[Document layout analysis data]
━━━━━━━━

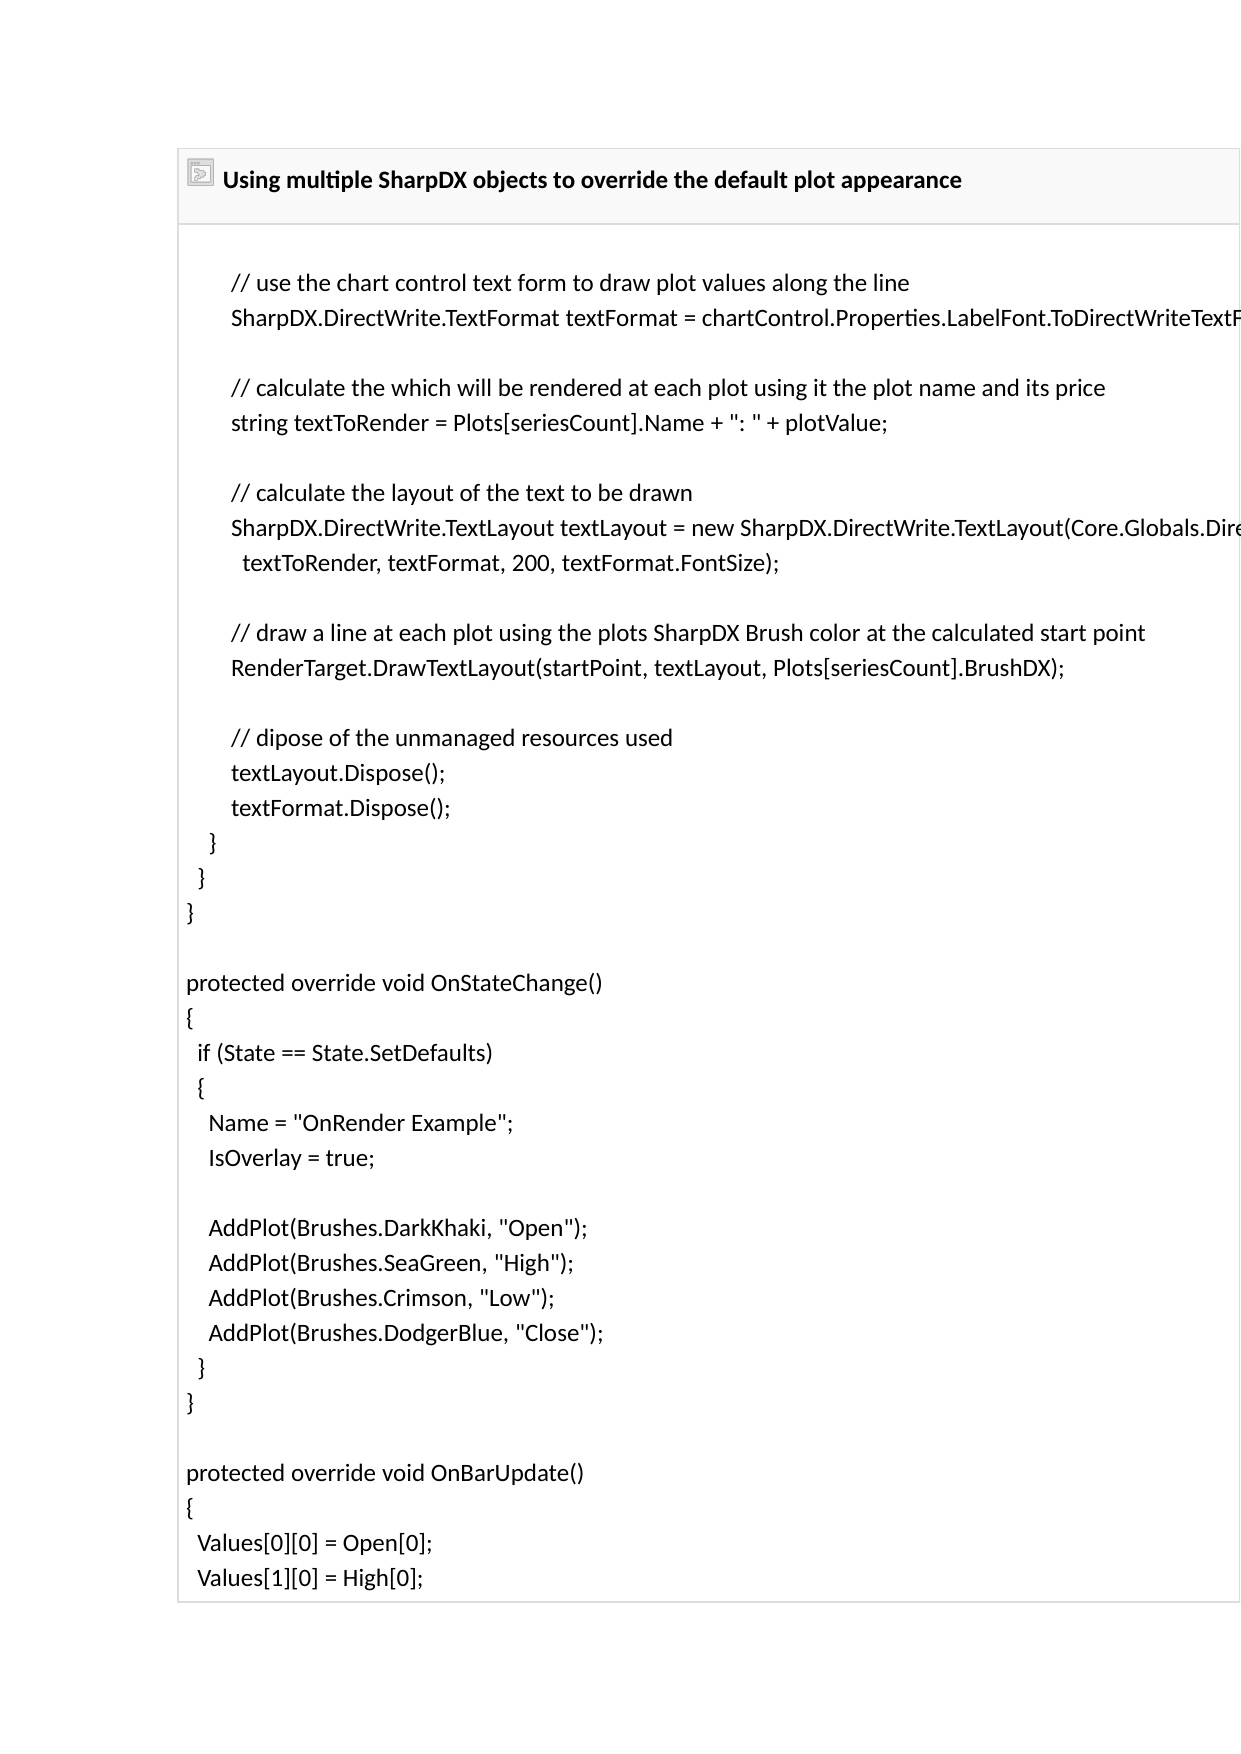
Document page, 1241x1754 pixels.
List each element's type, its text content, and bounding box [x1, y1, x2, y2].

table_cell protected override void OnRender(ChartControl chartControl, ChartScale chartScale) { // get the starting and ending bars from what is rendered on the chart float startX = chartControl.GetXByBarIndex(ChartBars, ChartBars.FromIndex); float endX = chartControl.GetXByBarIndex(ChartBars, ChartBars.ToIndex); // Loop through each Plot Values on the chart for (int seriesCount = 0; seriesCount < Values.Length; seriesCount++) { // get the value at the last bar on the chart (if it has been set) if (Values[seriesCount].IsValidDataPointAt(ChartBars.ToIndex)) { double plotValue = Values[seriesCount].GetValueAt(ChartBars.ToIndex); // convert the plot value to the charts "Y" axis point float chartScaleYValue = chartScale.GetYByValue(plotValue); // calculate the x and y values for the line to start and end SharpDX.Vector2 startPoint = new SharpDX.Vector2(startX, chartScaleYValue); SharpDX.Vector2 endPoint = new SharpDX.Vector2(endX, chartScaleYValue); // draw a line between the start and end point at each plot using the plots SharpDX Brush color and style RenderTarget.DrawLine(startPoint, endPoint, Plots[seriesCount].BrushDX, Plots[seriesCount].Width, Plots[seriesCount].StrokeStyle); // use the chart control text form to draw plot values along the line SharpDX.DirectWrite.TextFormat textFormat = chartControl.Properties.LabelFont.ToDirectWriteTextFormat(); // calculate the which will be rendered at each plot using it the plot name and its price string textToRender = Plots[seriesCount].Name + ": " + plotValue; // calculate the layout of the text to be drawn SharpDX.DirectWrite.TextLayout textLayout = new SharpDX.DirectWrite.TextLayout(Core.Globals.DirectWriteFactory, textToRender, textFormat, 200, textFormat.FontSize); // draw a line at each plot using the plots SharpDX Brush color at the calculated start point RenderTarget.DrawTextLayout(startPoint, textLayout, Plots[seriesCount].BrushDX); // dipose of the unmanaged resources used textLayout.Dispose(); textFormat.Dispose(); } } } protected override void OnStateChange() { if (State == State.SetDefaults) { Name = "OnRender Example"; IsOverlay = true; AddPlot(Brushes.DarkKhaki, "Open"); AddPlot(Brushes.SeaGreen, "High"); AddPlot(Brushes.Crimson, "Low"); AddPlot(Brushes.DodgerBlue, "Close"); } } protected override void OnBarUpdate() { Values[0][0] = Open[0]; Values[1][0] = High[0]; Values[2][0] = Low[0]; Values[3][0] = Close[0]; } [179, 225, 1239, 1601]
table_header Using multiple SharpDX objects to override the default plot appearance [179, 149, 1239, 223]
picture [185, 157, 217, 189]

━━━━━━━━

EXERCISE INSTRUCTIONS >>
Skipping the pictures, transcribe each line above exactly as it appears.

RESPONSE TO THIS TASK >>
Document page, 1241x1754 pixels.
List each element's type, its text content, and bounding box [x1, y1, x2, y2].

table_cell protected override void OnRender(ChartControl chartControl, ChartScale chartScale) { // get the starting and ending bars from what is rendered on the chart float startX = chartControl.GetXByBarIndex(ChartBars, ChartBars.FromIndex); float endX = chartControl.GetXByBarIndex(ChartBars, ChartBars.ToIndex); // Loop through each Plot Values on the chart for (int seriesCount = 0; seriesCount < Values.Length; seriesCount++) { // get the value at the last bar on the chart (if it has been set) if (Values[seriesCount].IsValidDataPointAt(ChartBars.ToIndex)) { double plotValue = Values[seriesCount].GetValueAt(ChartBars.ToIndex); // convert the plot value to the charts "Y" axis point float chartScaleYValue = chartScale.GetYByValue(plotValue); // calculate the x and y values for the line to start and end SharpDX.Vector2 startPoint = new SharpDX.Vector2(startX, chartScaleYValue); SharpDX.Vector2 endPoint = new SharpDX.Vector2(endX, chartScaleYValue); // draw a line between the start and end point at each plot using the plots SharpDX Brush color and style RenderTarget.DrawLine(startPoint, endPoint, Plots[seriesCount].BrushDX, Plots[seriesCount].Width, Plots[seriesCount].StrokeStyle); // use the chart control text form to draw plot values along the line SharpDX.DirectWrite.TextFormat textFormat = chartControl.Properties.LabelFont.ToDirectWriteTextFormat(); // calculate the which will be rendered at each plot using it the plot name and its price string textToRender = Plots[seriesCount].Name + ": " + plotValue; // calculate the layout of the text to be drawn SharpDX.DirectWrite.TextLayout textLayout = new SharpDX.DirectWrite.TextLayout(Core.Globals.DirectWriteFactory, textToRender, textFormat, 200, textFormat.FontSize); // draw a line at each plot using the plots SharpDX Brush color at the calculated start point RenderTarget.DrawTextLayout(startPoint, textLayout, Plots[seriesCount].BrushDX); // dipose of the unmanaged resources used textLayout.Dispose(); textFormat.Dispose(); } } } protected override void OnStateChange() { if (State == State.SetDefaults) { Name = "OnRender Example"; IsOverlay = true; AddPlot(Brushes.DarkKhaki, "Open"); AddPlot(Brushes.SeaGreen, "High"); AddPlot(Brushes.Crimson, "Low"); AddPlot(Brushes.DodgerBlue, "Close"); } } protected override void OnBarUpdate() { Values[0][0] = Open[0]; Values[1][0] = High[0]; Values[2][0] = Low[0]; Values[3][0] = Close[0]; } [179, 225, 1239, 1601]
table_header Using multiple SharpDX objects to override the default plot appearance [179, 149, 1239, 223]
picture [185, 157, 217, 189]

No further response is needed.